Individual projects might be allowed (with valid justification), but will not have better grades for this reason. 

The quality of the project will dictate its grade, not the number of people working.

**The project's solution should be uploaded in Moodle before the end of `March, 28th (23:59)`.** 

Students should **upload a `.zip` file** containing all the files necessary for project evaluation. 
Groups should be registered in [Moodle](https://moodle.ciencias.ulisboa.pt/mod/groupselect/view.php?id=139096) and the zip file should be identified as `PDnn.zip` where `nn` is the number of your group.

**It is mandatory to produce a Jupyter notebook containing code and text/images/tables/etc describing the solution and the results. Projects not delivered in this format will not be graded. You can use `PD_202021_P1.ipynb`as template. In your `.zip` folder you should also include an HTML version of your notebook with all the outputs** (File > Download as > HTML).

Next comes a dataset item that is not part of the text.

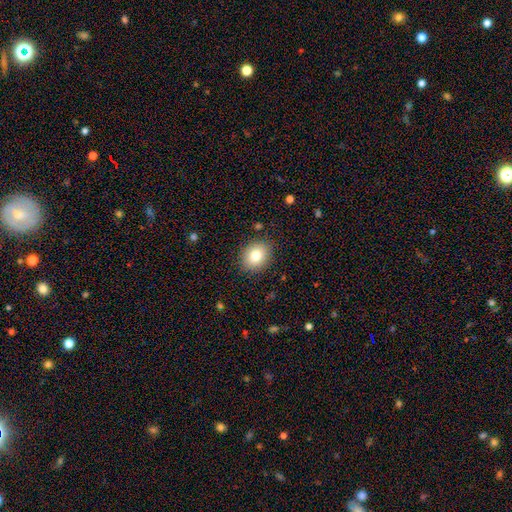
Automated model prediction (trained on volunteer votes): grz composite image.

**Decisions should be justified and results should be critically discussed.** 

_Project solutions containing only code and outputs without discussions will achieve a maximum grade 10 out of 20._

## Dataset and Tools



In this project you will analyse data from an online Store collected over 4 months (April - July 2014). The folder `data` contains three files that you should use to obtain the dataset to be used in pattern mining. 

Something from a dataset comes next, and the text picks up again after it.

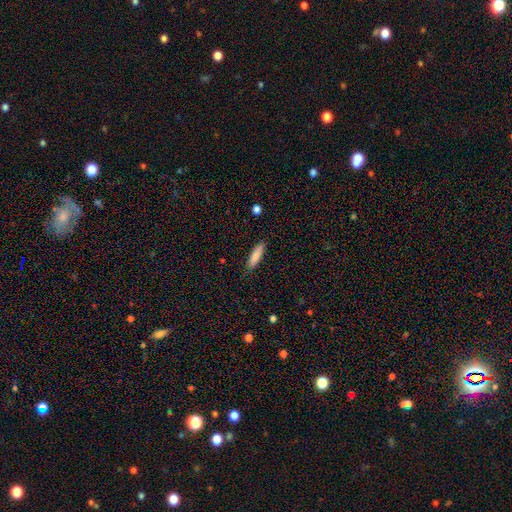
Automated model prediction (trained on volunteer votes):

The file `store-buys.dat` comprises the buy events of the users over the items. It contains **318.444 sessions**. Each record/line in the file has the following fields (with this order): 

* **Session ID** - the id of the session. In one session there are one or many buying events. Could be represented as an integer number.
* **Timestamp** - the time when the buy occurred. Format of YYYY-MM-DDThh:mm:ss.SSSZ
* **Item ID** – the unique identifier of item that has been bought. Could be represented as an integer number. 
* **Price** – the price of the item. Could be represented as an integer number.
* **Quantity** – the quantity in this buying.  Could be represented as an integer number.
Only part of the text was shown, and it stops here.